Eyes of war
Réalisé par Danis Tanovic (2010)
| Durée | 100 minutes |
| Sortie | 16/06/2010 |
| Note | 6/10 |
En 1988, le photographe de guerre Mark Walsh part en Irak avec son meilleur ami et collègue David pour rendre compte de l'insurrection des Kurdes. Après avoir observé un hôpital de fortune, que le docteur Talzani a installé dans une grotte, où il ne soigne que les blessés qui ont une chance de survivre, les journalistes suivent les combattants dans leur prochaine grande offensive. David rebrousse cependant chemin au bout de quelques jours, puisqu'il souhaite être de retour chez lui, quand sa femme Diane accouchera. Mark est blessé pendant cette mission et rentre seul, après avoir été remis sur pieds par le docteur Talzani. A Dublin, il apprend avec étonnement que son ami n'a pas donné de nouvelles, depuis qu'il l'a vu pour la dernière fois.
La critique
Par Tootpadu 11/05/2010
Les différentes étapes de cette guérison mentale sont pour la plupart assez convenues. Alors que le principe de la sélection des survivants à l'hôpital, par le biais de l'attribution d'une couleur en fonction de la gravité de la blessure, nous paraît plutôt commun dans un tel contexte de précarité et de pénurie, le retournement final agit moins comme une surprise qu'en tant que confirmation logique des interrogations qui faisaient avancer plutôt mollement l'intrigue jusque là. Le réalisateur réussit par contre à condenser avec une intensité émotionnelle infiniment plus prenante le poids écrasant du souvenir de Mark Walsh, dans les deux courts récits qui illustrent les moments marquants de sa carrière de photographe de guerre.
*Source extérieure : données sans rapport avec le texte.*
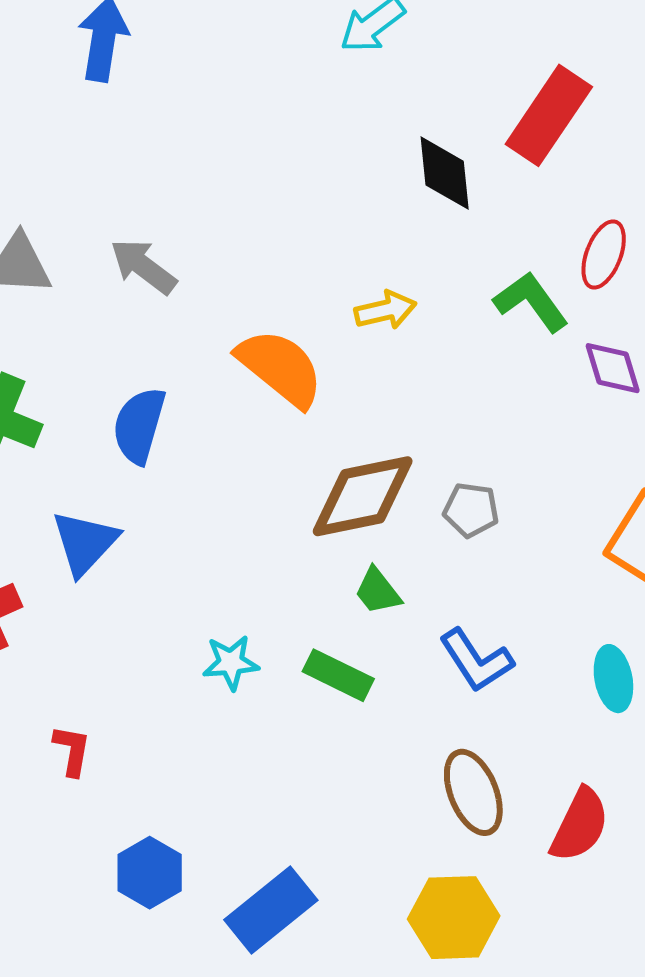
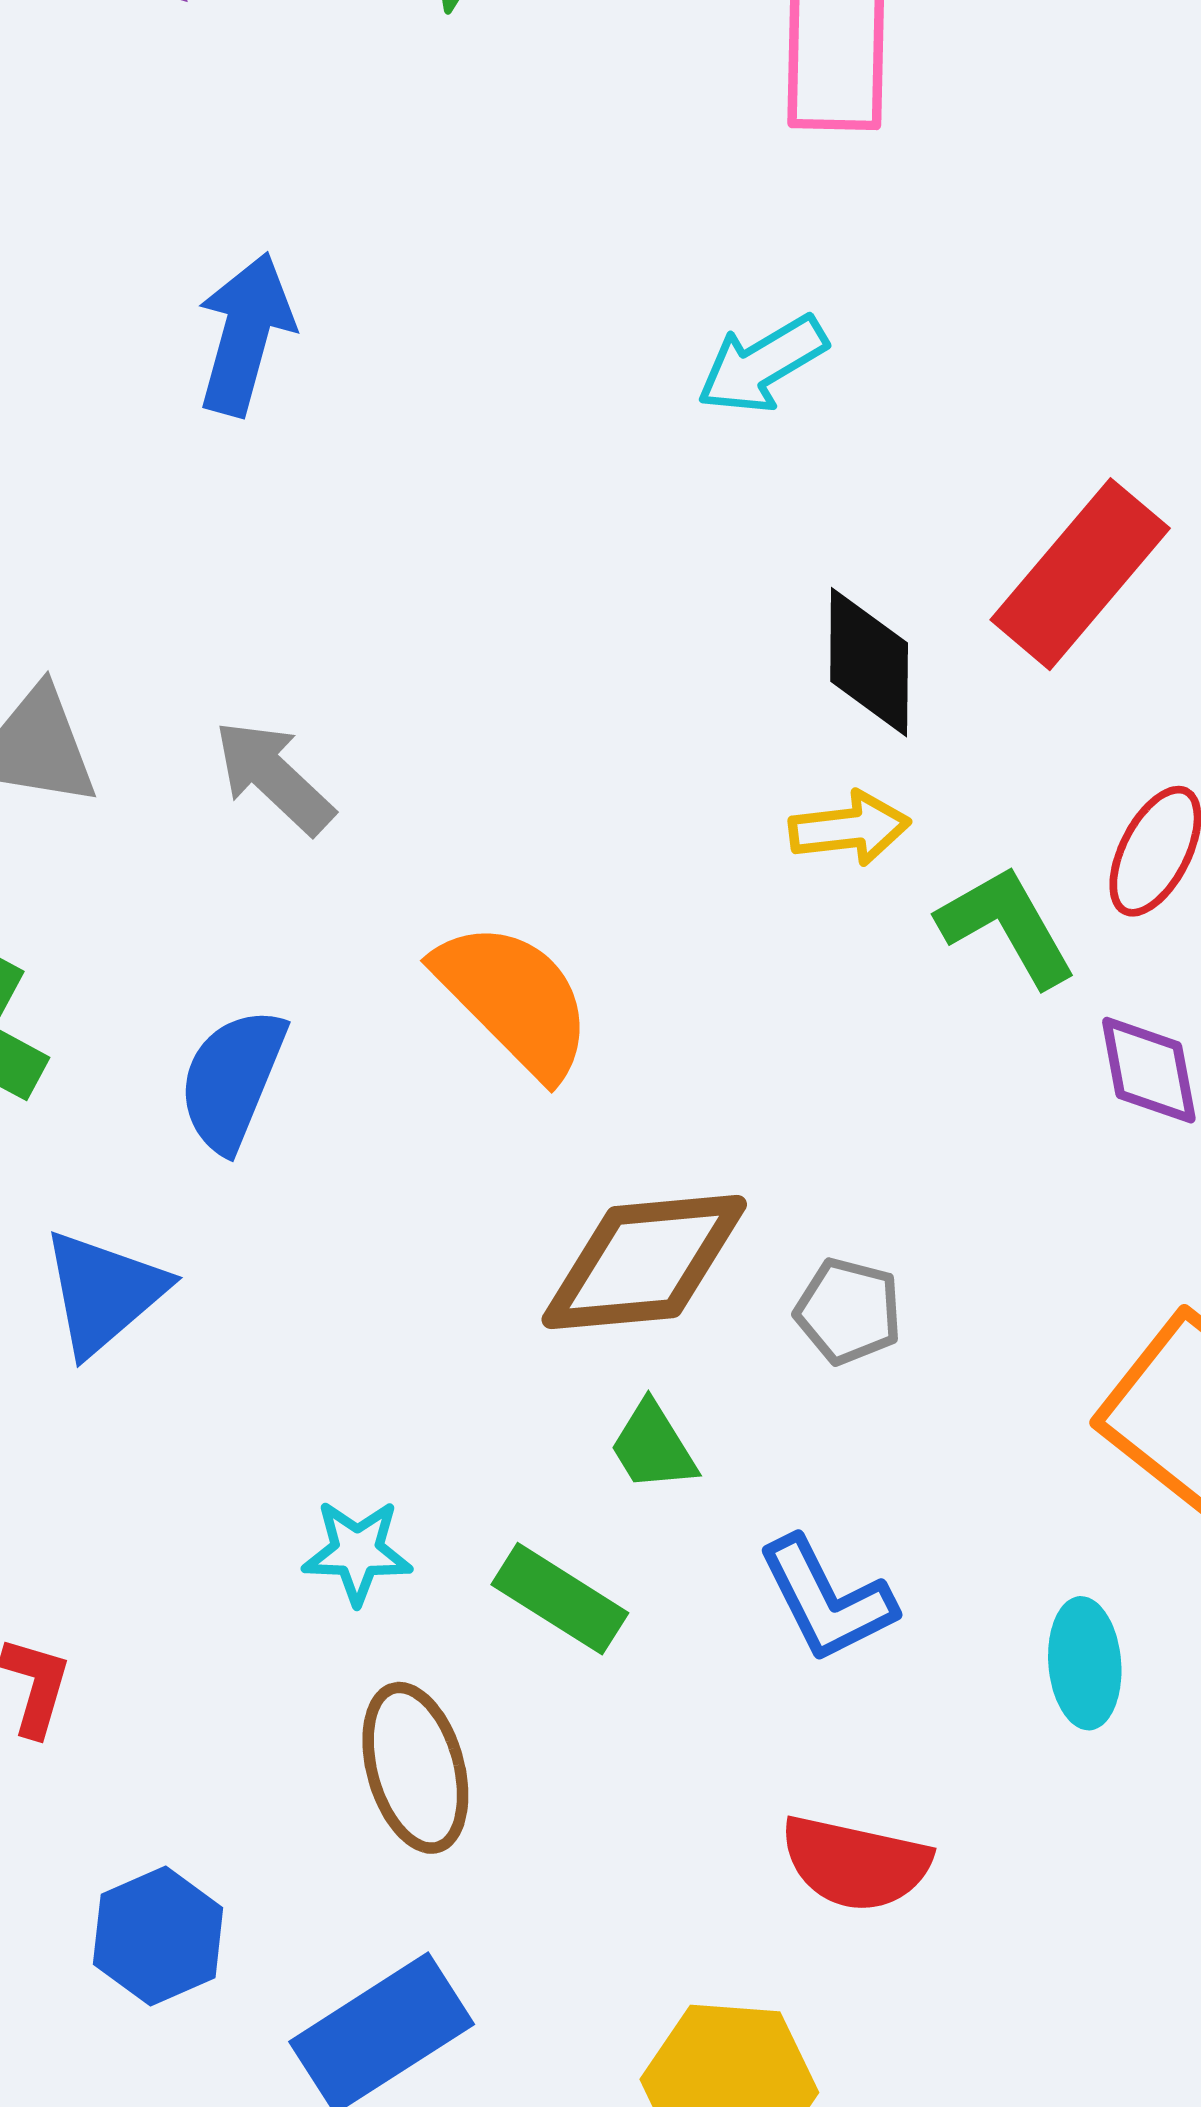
yellow arrow: (385, 310) -> (850, 828), moved
brown ellipse: (473, 792) -> (415, 1768), moved
red semicircle: (580, 825) -> (855, 1863), moved, turned 70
En comparaison avec ces instants douloureux vécus dans d'autres conflits en Amérique latine et en Afrique, les retours en arrière récurrents, au symbolisme appuyé avec la pluie des pétales et les torrents du fleuve, font pâle figure.
Néanmoins d'une facture solide, Eyes of war surprend surtout agréablement du côté de l'interprétation. Bien qu'il ne dispose pas d'un talent dramatique faramineux, Colin Farrell mène depuis quelques années déjà une carrière quasiment parfaite, en s'associant à des réalisateurs prestigieux (Stone, Malick, Mann, Allen, Gilliam) qui lui confient des rôles invariablement exigeants, dont il s'acquitte plus que convenablement. Ici, le traumatisme de son personnage l'incite à se mettre à nu, littéralement et dans le sens figuré, pour dévoiler un côté fragile et sensible qu'il aurait tort de ne pas explorer davantage dans ses films à venir. Quant à Christopher Lee, l'envergure de son rôle de vieux psychologue omniscient est carrément bluffante et permet pour une fois à cet acteur de légende d'approfondir les caractéristiques de son personnage, contrairement à ses apparitions anecdotiques au début de la décennie dans l'univers du Seigneur des anneaux et de Star Wars. Mais c'est Branko Djuric dans le rôle du docteur Talzani qui nous a impressionnés le plus. Ses quelques minutes de présence à l'écran suffisent en effet pour transmettre tout le dilemme existentiel du peuple kurde, condamné à une vie misérable dans la clandestinité et à une guerre qu'il ne pourra probablement jamais gagner. Dommage alors que les rôles féminins ne se démarquent pas par la même ingéniosité scénaristique et dramatique.